Turns out what we were doing was legacy as of last night. If we wanted to keep using the service, we’d have to get the user’s full permissions data, and then compute what access they have. Not necessarily a bad idea.

But not happy with it because the entire reason we migrated over to the service was to stop doing just that from a different datasource. On paper though, the solution was sound because we’d used it before.

I took this back to my tech lead because this was one of those companies that didn’t like altering stories mid sprint, and this was turning into something that would need time to properly test after implementing. Which is kinda hard to do when there’s already customers impacted.

They’re not thrilled about it either. So we bring in product and business. Explained it in simple terms. Everything in the app is working as normal, but there’s a downstream API call that is getting made to a service that used to tell us if the user has the right permissions or not. And even more simple terms, the permission id we were checking for is now legacy.

Then explained the potential fix, effectively going back to the clunky business logic we used to have.

I forget who, but someone asked if the new process is a better long term experience for customers, and that everyone but our subset had onboarded to it. Then why don’t we as well. Before customers would have to onboard to each individual permission they wanted, now there was a base permission that all individual ones were derived from.

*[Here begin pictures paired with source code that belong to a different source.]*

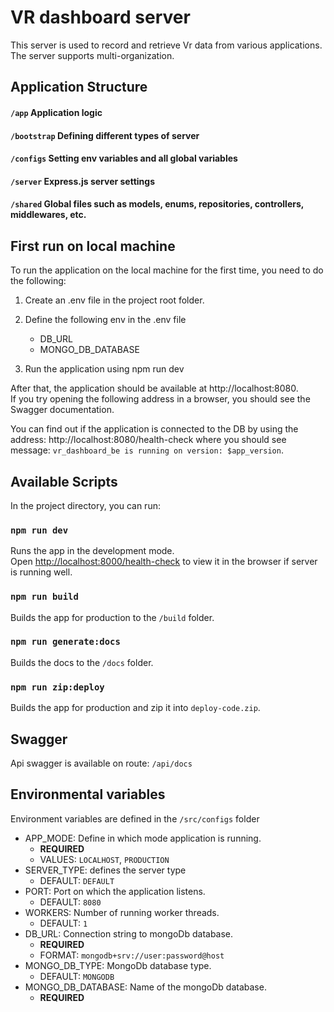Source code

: # VR dashboard server

This server is used to record and retrieve Vr data from various applications. The server supports multi-organization.

## Application Structure

#### `/app` Application logic
#### `/bootstrap` Defining different types of server
#### `/configs` Setting env variables and all global variables
#### `/server` Express.js server settings
#### `/shared` Global files such as models, enums, repositories, controllers, middlewares, etc.

## First run on local machine

To run the application on the local machine for the first time, you need to do the following:

1. Create an .env file in the project root folder.

2. Define the following env in the .env file
   - DB_URL
   - MONGO_DB_DATABASE

3. Run the application using npm run dev

After that, the application should be available at http://localhost:8080.<br> If you try opening the following address in a browser, you should see the Swagger documentation.

You can find out if the application is connected to the DB by using the address: http://localhost:8080/health-check where you should see message: `vr_dashboard_be is running on version: $app_version`.


## Available Scripts

In the project directory, you can run:

### `npm run dev`

Runs the app in the development mode. \
Open [http://localhost:8000/health-check](http://localhost:8000/health-check) to view it in the browser if server is running well.

### `npm run build`

Builds the app for production to the `/build` folder.

### `npm run generate:docs`

Builds the docs to the `/docs` folder.

### `npm run zip:deploy`

Builds the app for production and zip it into `deploy-code.zip`.

## Swagger

Api swagger is available on route: `/api/docs`

## Environmental variables

Environment variables are defined in the `/src/configs` folder

* APP_MODE: Define in which mode application is running.
    * __REQUIRED__
    * VALUES: `LOCALHOST`, `PRODUCTION`
* SERVER_TYPE: defines the server type
    * DEFAULT: `DEFAULT`
* PORT: Port on which the application listens.
    * DEFAULT: `8080`
* WORKERS: Number of running worker threads.
    * DEFAULT: `1`
* DB_URL: Connection string to mongoDb database.
    * __REQUIRED__
    * FORMAT: `mongodb+srv://user:password@host`
* MONGO_DB_TYPE: MongoDb database type.
    * DEFAULT: `MONGODB`
* MONGO_DB_DATABASE: Name of the mongoDb database.
    * __REQUIRED__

So we update the config to use the new id. My favorite kind of fix.

Merge the PR. Cut a production release. Should be in the clear.

Nope. Hit some failures going through the pipeline because of course there has to be friction.

But ultimately it deployed successfully.

Had plans that evening, cancelled, but crisis averted.

Morning comes around, account managers are informed, who then inform their customers about the changes and walk them through onboarding.

Had to talk to some managers about what happened as I made my way through the first cup of coffee.

No overly dramatic escalations. Avoidable for sure, measuring twice and all that. But ultimately it boiled down to an honest gap in communication.